More importantly, Indiana went 5-1 in those games. Losing West for six games was a tall order. If the Pacers floundered during that stretch, there's no telling if the team would still contend for the Central Division title and against the New York Knicks for the second seed in the Eastern Conference.
Chalk one up for Tyler Hansbrough.
Sweeping the Four-Game West Coast Trip
What's the best antidote for boosting your confidence heading into the playoffs?
Win on the road.
During a West Coast road trip from March 27 to April 1, the Indiana Pacers surpassed expectations by winning all four games.
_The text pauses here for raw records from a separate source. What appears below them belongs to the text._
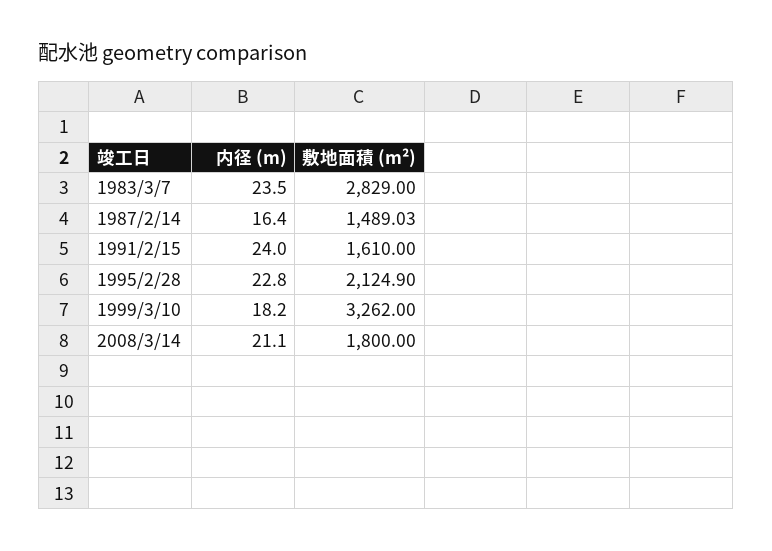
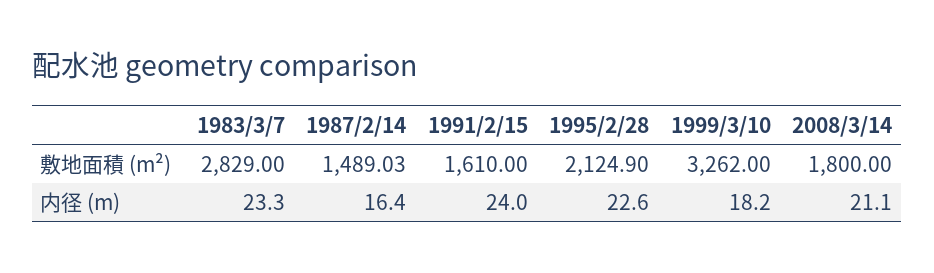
  {
    "内径 (m)": {
-     "1983/3/7": 23.5,
+     "1983/3/7": 23.3,
      "1987/2/14": 16.4,
      "1991/2/15": 24,
-     "1995/2/28": 22.8,
+     "1995/2/28": 22.6,
      "1999/3/10": 18.2,
      "2008/3/14": 21.1
    },
    "敷地面積 (m²)": {
      "1983/3/7": 2829,
      "1987/2/14": 1489.03,
      "1991/2/15": 1610,
      "1995/2/28": 2124.9,
      "1999/3/10": 3262,
      "2008/3/14": 1800
    }
  }

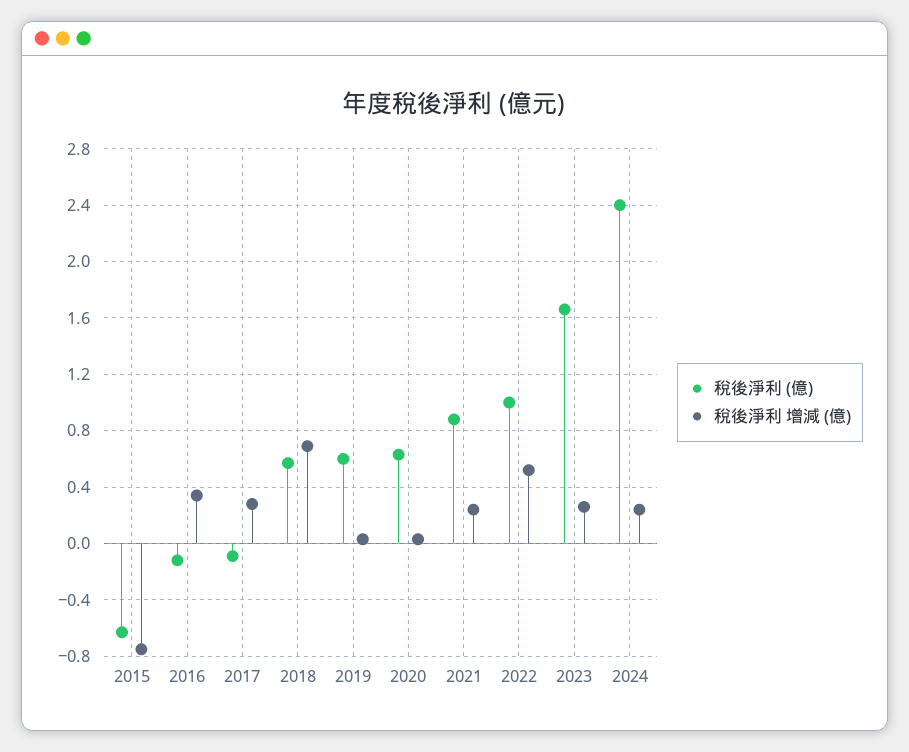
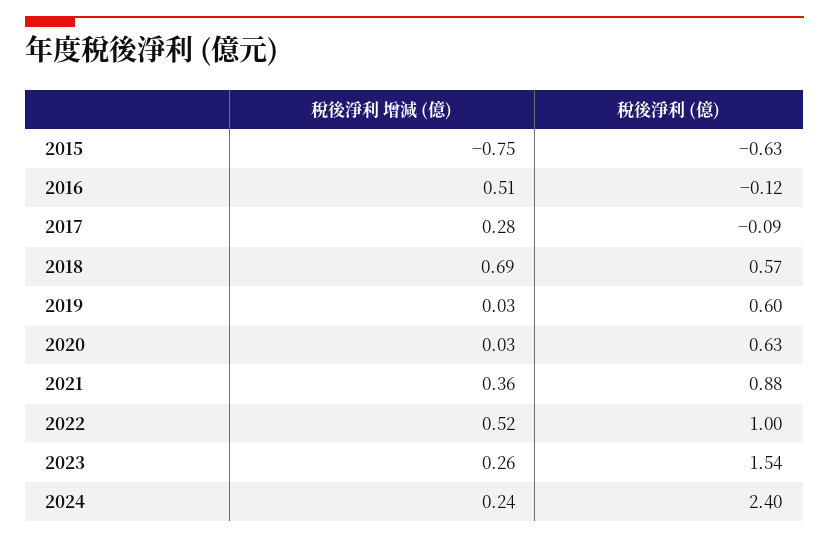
  {
    "稅後淨利 (億)": {
      "2015": -0.63,
      "2016": -0.12,
      "2017": -0.09,
      "2018": 0.57,
      "2019": 0.6,
      "2020": 0.63,
      "2021": 0.88,
      "2022": 1,
-     "2023": 1.65,
+     "2023": 1.54,
      "2024": 2.4
    },
    "稅後淨利 增減 (億)": {
      "2015": -0.75,
-     "2016": 0.35,
+     "2016": 0.51,
      "2017": 0.28,
      "2018": 0.69,
      "2019": 0.03,
      "2020": 0.03,
-     "2021": 0.25,
+     "2021": 0.36,
      "2022": 0.52,
      "2023": 0.26,
      "2024": 0.24
    }
  }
They also made a statement by beating Western Conference playoff-contending teams along the way—the Houston Rockets and the Los Angeles Clippers.
Through April 8, the Pacers rank second in the entire league in terms of points allowed—a testament to their outstanding defense. Allowing Phoenix to score 104 points in the third game of the trip broke a string of 10 consecutive games in which Indiana held its opponents to less than 100 points.
Nevertheless, this also proves the Pacers can win by outscoring their opponents on the road against quality opposition such as the Clippers.
The bottom line is to be able to maintain this kind of intensity on the road in the playoffs. If this successful road trip sweep was any indication, then the Indiana Pacers should go deeper in the 2013 postseason.